[[ Passage for review open ]]

A Secular Bible? talk by Dr Hannah Strommen at Chichester Humanists on 20th March 2018

Hannah began her talk by questioning the assumed decline in public knowledge of the Bible, demonstrating it's prevalence in society today, through art, films, music, literature, advertising, popular culture and politics.

She went on to define religion and described the decline of Christianity in the UK.

Hannah described the various ways the Bible can be viewed: word of God, moral instruction, ancient literature, stories and myths, documents of ancient history.

She challenged the notion in the West that Christians consider the Bible to be the literal word of God. Although some fundamentalist Christian groups hold this view, they are in the minority. Rather the Bible is a work of culture.

Hannah went on to discuss the various ways that modern scholars approach the Bible, including Philological (studying the languages used), Pedagogical (what the Bible teaches), Literature, Historical, etc.

She used an amusing set of cooking instructions from Ezekiel to demonstrate that the Bible is not as pious and sacred as people may think.

She ended by challenging the idea that the Bible is a monolithic tome used for a single purpose. Rather it is a varied collection of books, each with its own character, dealing with many aspects of the human condition and used throughout the ages in different ways.

Hannah summarised her view of the Bible as "a multiple, varied, and ever-adapting archive, rather than a clunky, solid and ancient artefact".

[[ Passage for review closed ]]
[[ Source material open ]]

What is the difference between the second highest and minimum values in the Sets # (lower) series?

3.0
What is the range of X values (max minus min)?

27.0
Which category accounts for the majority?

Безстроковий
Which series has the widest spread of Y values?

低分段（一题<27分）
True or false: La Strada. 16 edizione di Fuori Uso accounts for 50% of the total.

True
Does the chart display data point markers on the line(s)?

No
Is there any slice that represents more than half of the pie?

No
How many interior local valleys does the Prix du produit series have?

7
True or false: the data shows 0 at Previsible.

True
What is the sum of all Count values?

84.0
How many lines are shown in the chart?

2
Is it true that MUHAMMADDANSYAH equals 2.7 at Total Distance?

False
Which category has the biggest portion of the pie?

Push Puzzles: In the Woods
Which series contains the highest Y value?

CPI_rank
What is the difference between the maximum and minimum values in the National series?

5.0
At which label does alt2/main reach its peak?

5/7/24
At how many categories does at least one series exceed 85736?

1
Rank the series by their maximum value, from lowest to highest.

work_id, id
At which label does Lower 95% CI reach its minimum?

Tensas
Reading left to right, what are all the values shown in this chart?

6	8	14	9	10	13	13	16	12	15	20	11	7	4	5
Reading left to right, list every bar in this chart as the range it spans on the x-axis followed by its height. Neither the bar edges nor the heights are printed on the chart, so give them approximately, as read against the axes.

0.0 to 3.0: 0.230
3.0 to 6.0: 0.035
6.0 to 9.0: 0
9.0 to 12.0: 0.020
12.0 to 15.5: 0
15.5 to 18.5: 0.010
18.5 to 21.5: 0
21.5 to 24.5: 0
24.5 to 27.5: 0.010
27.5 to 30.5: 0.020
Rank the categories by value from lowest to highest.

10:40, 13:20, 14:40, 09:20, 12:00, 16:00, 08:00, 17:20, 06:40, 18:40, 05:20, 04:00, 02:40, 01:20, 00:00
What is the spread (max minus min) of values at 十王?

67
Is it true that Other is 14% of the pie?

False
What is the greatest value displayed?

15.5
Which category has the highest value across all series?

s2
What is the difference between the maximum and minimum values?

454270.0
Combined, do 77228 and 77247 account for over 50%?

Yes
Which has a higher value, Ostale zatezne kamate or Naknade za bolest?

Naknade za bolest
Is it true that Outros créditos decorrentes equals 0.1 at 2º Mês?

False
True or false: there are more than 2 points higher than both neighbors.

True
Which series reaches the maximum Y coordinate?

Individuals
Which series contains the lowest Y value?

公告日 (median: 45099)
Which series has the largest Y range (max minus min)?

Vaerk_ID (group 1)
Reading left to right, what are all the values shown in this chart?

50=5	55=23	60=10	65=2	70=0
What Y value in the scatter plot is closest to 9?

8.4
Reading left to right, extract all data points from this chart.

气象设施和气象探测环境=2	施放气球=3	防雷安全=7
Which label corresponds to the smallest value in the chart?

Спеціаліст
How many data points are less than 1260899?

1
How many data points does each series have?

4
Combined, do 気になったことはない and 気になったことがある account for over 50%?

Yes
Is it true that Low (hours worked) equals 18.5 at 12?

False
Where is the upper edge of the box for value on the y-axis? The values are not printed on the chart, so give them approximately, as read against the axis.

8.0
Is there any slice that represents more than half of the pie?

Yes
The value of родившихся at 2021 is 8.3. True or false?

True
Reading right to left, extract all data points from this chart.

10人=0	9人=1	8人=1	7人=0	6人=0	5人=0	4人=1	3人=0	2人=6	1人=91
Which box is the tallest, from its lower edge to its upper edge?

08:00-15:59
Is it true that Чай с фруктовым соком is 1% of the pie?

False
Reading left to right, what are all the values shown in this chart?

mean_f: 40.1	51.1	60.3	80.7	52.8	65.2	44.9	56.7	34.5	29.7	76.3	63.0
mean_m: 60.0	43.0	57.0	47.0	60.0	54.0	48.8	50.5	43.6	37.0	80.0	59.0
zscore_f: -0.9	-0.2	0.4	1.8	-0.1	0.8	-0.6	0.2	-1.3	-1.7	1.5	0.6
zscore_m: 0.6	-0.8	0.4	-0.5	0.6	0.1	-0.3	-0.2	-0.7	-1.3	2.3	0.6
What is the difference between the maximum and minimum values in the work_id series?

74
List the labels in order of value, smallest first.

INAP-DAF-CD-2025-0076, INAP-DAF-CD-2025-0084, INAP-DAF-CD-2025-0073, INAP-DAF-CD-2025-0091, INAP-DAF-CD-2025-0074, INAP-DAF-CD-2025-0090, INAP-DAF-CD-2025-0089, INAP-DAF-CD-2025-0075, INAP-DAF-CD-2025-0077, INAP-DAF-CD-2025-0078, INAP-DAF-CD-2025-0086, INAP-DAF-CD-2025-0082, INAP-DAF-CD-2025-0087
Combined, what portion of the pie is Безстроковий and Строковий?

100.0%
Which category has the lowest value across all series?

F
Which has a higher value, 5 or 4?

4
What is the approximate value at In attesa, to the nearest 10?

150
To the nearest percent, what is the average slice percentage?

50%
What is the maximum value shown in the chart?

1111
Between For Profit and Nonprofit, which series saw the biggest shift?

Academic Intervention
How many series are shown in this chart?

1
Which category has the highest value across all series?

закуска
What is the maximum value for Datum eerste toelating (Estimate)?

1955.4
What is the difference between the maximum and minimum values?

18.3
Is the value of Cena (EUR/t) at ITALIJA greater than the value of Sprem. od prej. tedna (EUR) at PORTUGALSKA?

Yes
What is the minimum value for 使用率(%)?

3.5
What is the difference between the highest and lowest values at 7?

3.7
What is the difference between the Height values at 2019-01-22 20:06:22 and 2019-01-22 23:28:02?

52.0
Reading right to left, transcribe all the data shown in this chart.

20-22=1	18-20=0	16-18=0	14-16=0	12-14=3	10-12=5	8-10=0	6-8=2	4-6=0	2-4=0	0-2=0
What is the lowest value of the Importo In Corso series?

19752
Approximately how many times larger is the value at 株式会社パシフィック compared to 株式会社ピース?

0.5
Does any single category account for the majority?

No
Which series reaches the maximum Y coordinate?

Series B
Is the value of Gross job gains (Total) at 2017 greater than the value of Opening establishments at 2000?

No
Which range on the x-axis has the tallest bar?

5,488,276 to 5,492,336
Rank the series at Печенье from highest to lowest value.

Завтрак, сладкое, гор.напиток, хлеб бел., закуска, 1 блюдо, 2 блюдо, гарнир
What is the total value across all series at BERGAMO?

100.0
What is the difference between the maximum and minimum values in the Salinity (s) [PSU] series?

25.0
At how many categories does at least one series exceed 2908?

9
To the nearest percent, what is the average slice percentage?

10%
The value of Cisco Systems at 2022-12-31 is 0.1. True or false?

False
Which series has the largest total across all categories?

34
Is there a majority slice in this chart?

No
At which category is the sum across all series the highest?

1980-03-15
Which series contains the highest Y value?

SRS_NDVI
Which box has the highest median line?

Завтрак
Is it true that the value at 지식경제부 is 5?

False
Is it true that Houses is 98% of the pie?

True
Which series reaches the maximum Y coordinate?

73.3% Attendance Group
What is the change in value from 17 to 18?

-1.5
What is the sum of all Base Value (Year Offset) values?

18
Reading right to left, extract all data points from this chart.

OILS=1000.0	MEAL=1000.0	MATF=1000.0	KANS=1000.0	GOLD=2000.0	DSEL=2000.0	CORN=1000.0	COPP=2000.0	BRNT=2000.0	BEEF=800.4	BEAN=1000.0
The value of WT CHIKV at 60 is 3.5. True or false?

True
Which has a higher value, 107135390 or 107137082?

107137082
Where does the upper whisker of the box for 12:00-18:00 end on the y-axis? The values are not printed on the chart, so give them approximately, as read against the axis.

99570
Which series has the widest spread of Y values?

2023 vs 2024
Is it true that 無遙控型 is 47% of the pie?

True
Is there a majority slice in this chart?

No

[[ Source material closed ]]

### Apply what you read
a: Decide whether each statement agrees with the Bible talk summary, answering yes or no and quoting the words of the summary that settle it: (i) Hannah said most Christians in the West take the Bible as the literal word of God; (ii) she drew on cooking instructions from Ezekiel; (iii) she closed her talk by describing the decline of Christianity in the UK.
b: Carry the Bible talk summary forward, writing what comes next after its final sentence.
You won't need the dataset items for any of this.

### Written responses
a:
(i) No: "Although some fundamentalist Christian groups hold this view, they are in the minority."
(ii) Yes: "She used an amusing set of cooking instructions from Ezekiel to demonstrate that the Bible is not as pious and sacred as people may think."
(iii) No: "She ended by challenging the idea that the Bible is a monolithic tome used for a single purpose."

b:
After a break there were a number of questions from the audience. Here are a few.

Q: Hasn't the Bible mainly been used as a method of social control? What is its relevance for atheists and Humanists?
A: Yes it has been used for social control but also as a source of inspiration for others throughout the ages, e.g. fictional authors.

Q: The Bible is patriarchal and yet feminist Christians use it to justify feminism.
A: The Bible reflects the patriarchal societies of the time. People can cherry pick the Bible to justify many causes.

Q: Were the famous colloquial sayings from the Bible, such as "Bite the dust" and "Drop in the bucket" in the original manuscripts or were they added to the St James' Bible?
A: These are original sayings although the language used was chosen for the time. Also remember that there are many Bibles, e.g. German Lutheran, each with their own national idiosyncracies.

Q: Do Biblical scholars like you face any hostility from theologians?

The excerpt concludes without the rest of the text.